_INSTRUCTION_
Every line with the string "тарифов" must be copied from the entries below.

_INPUT MATERIAL_
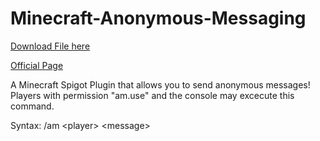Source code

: # Minecraft-Anonymous-Messaging
<!-- Place this tag where you want the button to render. -->
<a class="github-button" href="https://github.com/jroo3121/Minecraft-Anonymous-Messaging/blob/main/Minecraft%20Anonymous%20Message/bin/resources/anonymousmessaging.jar" data-icon="octicon-download" aria-label="Download dd/ddd on GitHub">Download File here</a>
<p>
  <a href="https://google.com">Official Page</a>
  <p>
A Minecraft Spigot Plugin that allows you to send anonymous messages!
Players with permission "am.use" and the console may excecute this command. 
    <p>
Syntax: /am &#60player&#62 &#60message&#62
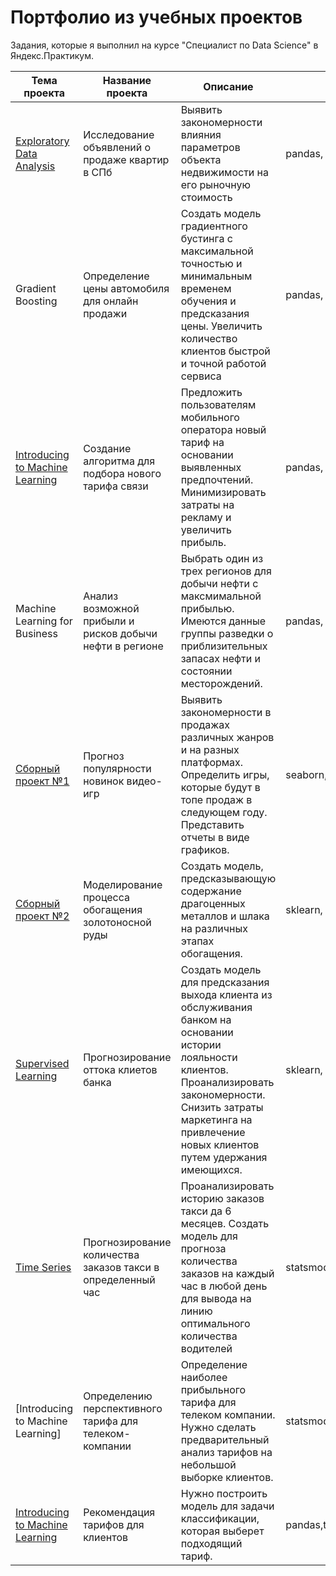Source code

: # **Портфолио из учебных проектов**
Задания, которые я выполнил на курсе "Специалист по Data Science" в Яндекс.Практикум.

| Тема проекта        | Название проекта           | Описание  |  Инструменты  |
| ------------- |-------------| -----| -----|
| [Exploratory Data Analysis](https://github.com/danyashipilov/yandex-practicum_projekts/tree/main/%D0%98%D1%81%D1%81%D0%BB%D0%B5%D0%B4%D0%BE%D0%B2%D0%B0%D0%BD%D0%B8%D0%B5%20%D0%BE%D0%B1%D1%8A%D1%8F%D0%B2%D0%BB%D0%B5%D0%BD%D0%B8%D0%B9%20%D0%BE%20%D0%BF%D1%80%D0%BE%D0%B4%D0%B0%D0%B6%D0%B5%20%D0%BA%D0%B2%D0%B0%D1%80%D1%82%D0%B8%D1%80)      | Исследование объявлений о продаже квартир в СПб | Выявить закономерности влияния параметров объекта недвижимости на его рыночную стоимость | pandas, matplotlib, seaborn |
| Gradient Boosting      | Определение цены автомобиля для онлайн продажи      |   Создать модель градиентного бустинга с максимальной точностью и минимальным временем обучения и предсказания цены. Увеличить количество клиентов быстрой и точной работой сервиса |  pandas, sklearn, LigtGBM, XGBoost, CatBoost |
| [Introducing to Machine Learning](https://github.com/danyashipilov/yandex-practicum_projekts/tree/main/%D0%A0%D0%B5%D0%BA%D0%BE%D0%BC%D0%B5%D0%BD%D0%B4%D0%B0%D1%86%D0%B8%D1%8F%20%D1%82%D0%B0%D1%80%D0%B8%D1%84%D0%BE%D0%B2) | Создание алгоритма для подбора нового тарифа связи      |   Предложить пользователям мобильного оператора новый тариф на основании выявленных предпочтений. Минимизировать затраты на рекламу и увеличить прибыль. |   pandas, sklearn, statsmodels |
| Machine Learning for Business | Анализ возможной прибыли и рисков добычи нефти в регионе      |    Выбрать один из трех регионов для добычи нефти с максмимальной прибылью. Имеются данные группы разведки о приблизительных запасах нефти и состоянии месторождений. |   pandas, seaborn, bootstrap |
| [Сборный проект №1](https://github.com/danyashipilov/yandex-practicum_projekts/tree/main/%D0%90%D0%BD%D0%B0%D0%BB%D0%B8%D0%B7%20%D1%80%D1%8B%D0%BD%D0%BA%D0%B0%20%D0%B2%D0%B8%D0%B4%D0%B5%D0%BE%D0%B8%D0%B3%D1%80) | Прогноз популярности новинок видео-игр      |    Выявить закономерности в продажах различных жанров и на разных платформах. Определить игры, которые будут в топе продаж в следующем году. Представить отчеты в виде графиков. |   seaborn, plotly, scipy, seaborn |
| [Сборный проект №2](https://github.com/danyashipilov/yandex-practicum_projekts/tree/main/%D0%9F%D1%80%D0%BE%D0%B3%D0%BD%D0%BE%D0%B7%D0%B8%D1%80%D0%BE%D0%B2%D0%B0%D0%BD%D0%B8%D0%B5%20%D0%BA%D0%BE%D1%8D%D1%84%D1%84%D0%B8%D1%86%D0%B8%D0%B5%D0%BD%D1%82%D0%B0%20%D0%B8%D0%B7%D0%B2%D0%BB%D0%B5%D1%87%D0%B5%D0%BD%D0%B8%D1%8F%20%D0%B7%D0%BE%D0%BB%D0%BE%D1%82%D0%B0%20%D0%B8%D0%B7%20%D0%B7%D0%BE%D0%BB%D0%BE%D1%82%D0%BE%D1%81%D0%BE%D0%B4%D0%B5%D1%80%D0%B6%D0%B0%D1%89%D0%B5%D0%B9%20%D1%80%D1%83%D0%B4%D1%8B) | Моделирование процесса обогащения золотоносной руды      |    Создать модель, предсказывающую содержание драгоценных металлов и шлака на различных этапах обогащения. |    sklearn, pandas, создание дополнительных метрик - скоринга моделей |
| [Supervised Learning](https://github.com/danyashipilov/yandex-practicum_projekts/tree/main/%D0%9E%D1%82%D1%82%D0%BE%D0%BA%20%D0%BA%D0%BB%D0%B8%D0%B5%D0%BD%D1%82%D0%BE%D0%B2) | Прогнозирование оттока клиетов банка      |   Создать модель для предсказания выхода клиента из обслуживания банком на основании истории лояльности клиентов. Проанализировать закономерности. Снизить затраты маркетинга на привлечение новых клиентов путем удержания имеющихся. |    sklearn, pandas, несбалансированные классификации |
| [Time Series](https://github.com/danyashipilov/yandex-practicum_projekts/tree/main/%D0%9F%D1%80%D0%BE%D0%B3%D0%BD%D0%BE%D0%B7%D0%B8%D1%80%D0%BE%D0%B2%D0%B0%D0%BD%D0%B8%D0%B5%20%D0%BA%D0%BE%D0%BB%D0%B8%D1%87%D0%B5%D1%81%D1%82%D0%B2%D0%B0%20%D0%B7%D0%B0%D0%BA%D0%B0%D0%B7%D0%BE%D0%B2%20%D1%82%D0%B0%D0%BA%D1%81%D0%B8%20%D0%B2%20%D0%BE%D0%BF%D1%80%D0%B5%D0%B4%D0%B5%D0%BB%D0%B5%D0%BD%D0%BD%D1%8B%D0%B9%20%D1%87%D0%B0%D1%81) | Прогнозирование количества заказов такси в определенный час      |    Проанализировать историю заказов такси да 6 месяцев. Создать модель для прогноза количества заказов на каждый час в любой день для вывода на линию оптимального количества водителей |    statsmodels, sklearn, pandas, CatBoost, LightGBM, hyperopt |
| [Introducing to Machine Learning] |Определению перспективного тарифа для телеком-компании      |    Определение наиболее прибыльного тарифа для телеком компании. Нужно сделать предварительный анализ тарифов на небольшой выборке клиентов. |    statsmodels, sklearn, pandas, CatBoost, LightGBM, hyperopt |
| [Introducing to Machine Learning](https://github.com/danyashipilov/yandex-practicum_projekts/tree/main/%D0%A0%D0%B5%D0%BA%D0%BE%D0%BC%D0%B5%D0%BD%D0%B4%D0%B0%D1%86%D0%B8%D1%8F%20%D1%82%D0%B0%D1%80%D0%B8%D1%84%D0%BE%D0%B2) | Рекомендация тарифов для клиентов      |    Нужно построить модель для задачи классификации, которая выберет подходящий тариф.|    pandas,train_test_split,DecisionTreeClassifier,RandomForestClassifier,LogisticRegression |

_TASK OUTPUT_
| [Introducing to Machine Learning] |Определению перспективного тарифа для телеком-компании      |    Определение наиболее прибыльного тарифа для телеком компании. Нужно сделать предварительный анализ тарифов на небольшой выборке клиентов. |    statsmodels, sklearn, pandas, CatBoost, LightGBM, hyperopt |
| [Introducing to Machine Learning](https://github.com/danyashipilov/yandex-practicum_projekts/tree/main/%D0%A0%D0%B5%D0%BA%D0%BE%D0%BC%D0%B5%D0%BD%D0%B4%D0%B0%D1%86%D0%B8%D1%8F%20%D1%82%D0%B0%D1%80%D0%B8%D1%84%D0%BE%D0%B2) | Рекомендация тарифов для клиентов      |    Нужно построить модель для задачи классификации, которая выберет подходящий тариф.|    pandas,train_test_split,DecisionTreeClassifier,RandomForestClassifier,LogisticRegression |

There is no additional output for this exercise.